_TASK PROMPT:_
Whenever a line of the data below holds the string "towards", copy that line.

• • • • •

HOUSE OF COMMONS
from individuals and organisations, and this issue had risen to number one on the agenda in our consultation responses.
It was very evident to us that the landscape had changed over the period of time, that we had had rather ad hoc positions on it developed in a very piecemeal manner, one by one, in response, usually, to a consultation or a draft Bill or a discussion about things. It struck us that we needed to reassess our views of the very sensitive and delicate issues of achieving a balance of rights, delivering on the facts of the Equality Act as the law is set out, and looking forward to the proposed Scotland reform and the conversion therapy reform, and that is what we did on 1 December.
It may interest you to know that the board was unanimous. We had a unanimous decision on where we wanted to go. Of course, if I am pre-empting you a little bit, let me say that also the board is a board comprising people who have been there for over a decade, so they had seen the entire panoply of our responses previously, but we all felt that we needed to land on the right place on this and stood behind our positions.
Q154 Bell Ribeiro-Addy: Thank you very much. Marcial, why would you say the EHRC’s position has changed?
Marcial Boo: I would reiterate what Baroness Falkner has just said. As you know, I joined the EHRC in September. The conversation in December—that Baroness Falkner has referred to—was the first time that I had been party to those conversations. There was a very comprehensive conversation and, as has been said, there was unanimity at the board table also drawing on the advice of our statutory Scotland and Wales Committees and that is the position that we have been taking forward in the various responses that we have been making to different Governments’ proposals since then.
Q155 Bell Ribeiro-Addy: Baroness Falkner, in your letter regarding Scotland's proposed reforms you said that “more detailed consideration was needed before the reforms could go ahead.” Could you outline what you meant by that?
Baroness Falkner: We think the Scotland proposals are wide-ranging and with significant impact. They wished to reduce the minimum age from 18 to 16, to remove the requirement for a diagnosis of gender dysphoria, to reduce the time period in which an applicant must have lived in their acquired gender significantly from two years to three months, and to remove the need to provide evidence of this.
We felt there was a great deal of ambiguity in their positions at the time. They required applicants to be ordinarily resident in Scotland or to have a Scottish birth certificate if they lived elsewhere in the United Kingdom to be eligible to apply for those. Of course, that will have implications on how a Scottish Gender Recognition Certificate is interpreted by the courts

• • • • •

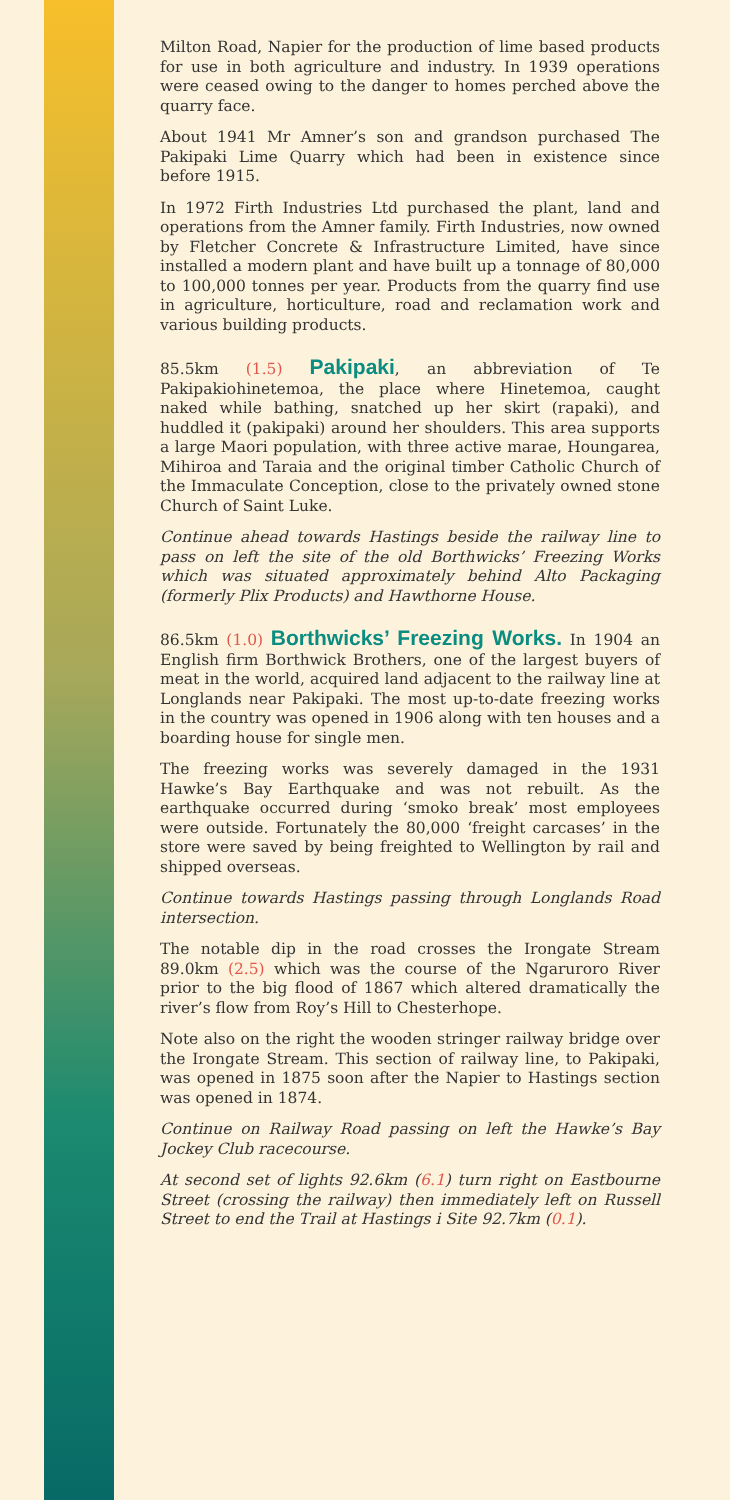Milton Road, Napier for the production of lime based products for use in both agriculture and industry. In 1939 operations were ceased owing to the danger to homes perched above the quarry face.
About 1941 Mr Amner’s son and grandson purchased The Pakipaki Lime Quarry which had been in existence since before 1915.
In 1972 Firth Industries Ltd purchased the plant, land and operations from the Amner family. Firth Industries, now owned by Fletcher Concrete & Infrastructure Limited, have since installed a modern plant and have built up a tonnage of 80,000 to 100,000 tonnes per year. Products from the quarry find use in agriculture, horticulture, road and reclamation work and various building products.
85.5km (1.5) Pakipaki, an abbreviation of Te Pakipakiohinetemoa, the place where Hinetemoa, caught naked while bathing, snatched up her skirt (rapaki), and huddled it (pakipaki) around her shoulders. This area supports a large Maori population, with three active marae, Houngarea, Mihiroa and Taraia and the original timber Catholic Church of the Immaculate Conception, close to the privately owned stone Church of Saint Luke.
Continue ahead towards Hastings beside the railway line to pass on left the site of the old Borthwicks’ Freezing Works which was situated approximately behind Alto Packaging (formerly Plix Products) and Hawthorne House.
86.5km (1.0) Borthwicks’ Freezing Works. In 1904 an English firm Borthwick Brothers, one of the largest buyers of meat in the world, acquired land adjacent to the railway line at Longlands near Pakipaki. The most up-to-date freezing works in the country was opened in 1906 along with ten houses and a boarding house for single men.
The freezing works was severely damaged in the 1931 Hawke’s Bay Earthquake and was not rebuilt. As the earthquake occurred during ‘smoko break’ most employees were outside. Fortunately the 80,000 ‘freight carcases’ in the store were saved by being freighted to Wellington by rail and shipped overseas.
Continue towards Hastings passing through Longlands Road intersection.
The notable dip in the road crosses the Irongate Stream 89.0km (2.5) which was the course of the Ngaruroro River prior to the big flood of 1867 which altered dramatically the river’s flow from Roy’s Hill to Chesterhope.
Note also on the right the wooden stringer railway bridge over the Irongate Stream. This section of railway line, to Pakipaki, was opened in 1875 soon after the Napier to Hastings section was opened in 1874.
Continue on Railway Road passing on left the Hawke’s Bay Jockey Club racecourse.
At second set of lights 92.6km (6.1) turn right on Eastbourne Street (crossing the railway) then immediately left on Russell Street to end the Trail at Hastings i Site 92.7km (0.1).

• • • • •

_ANSWER SPACE:_
Continue ahead towards Hastings beside the railway line to pass on left the site of the old Borthwicks’ Freezing Works which was situated approximately behind Alto Packaging (formerly Plix Products) and Hawthorne House.
Continue towards Hastings passing through Longlands Road intersection.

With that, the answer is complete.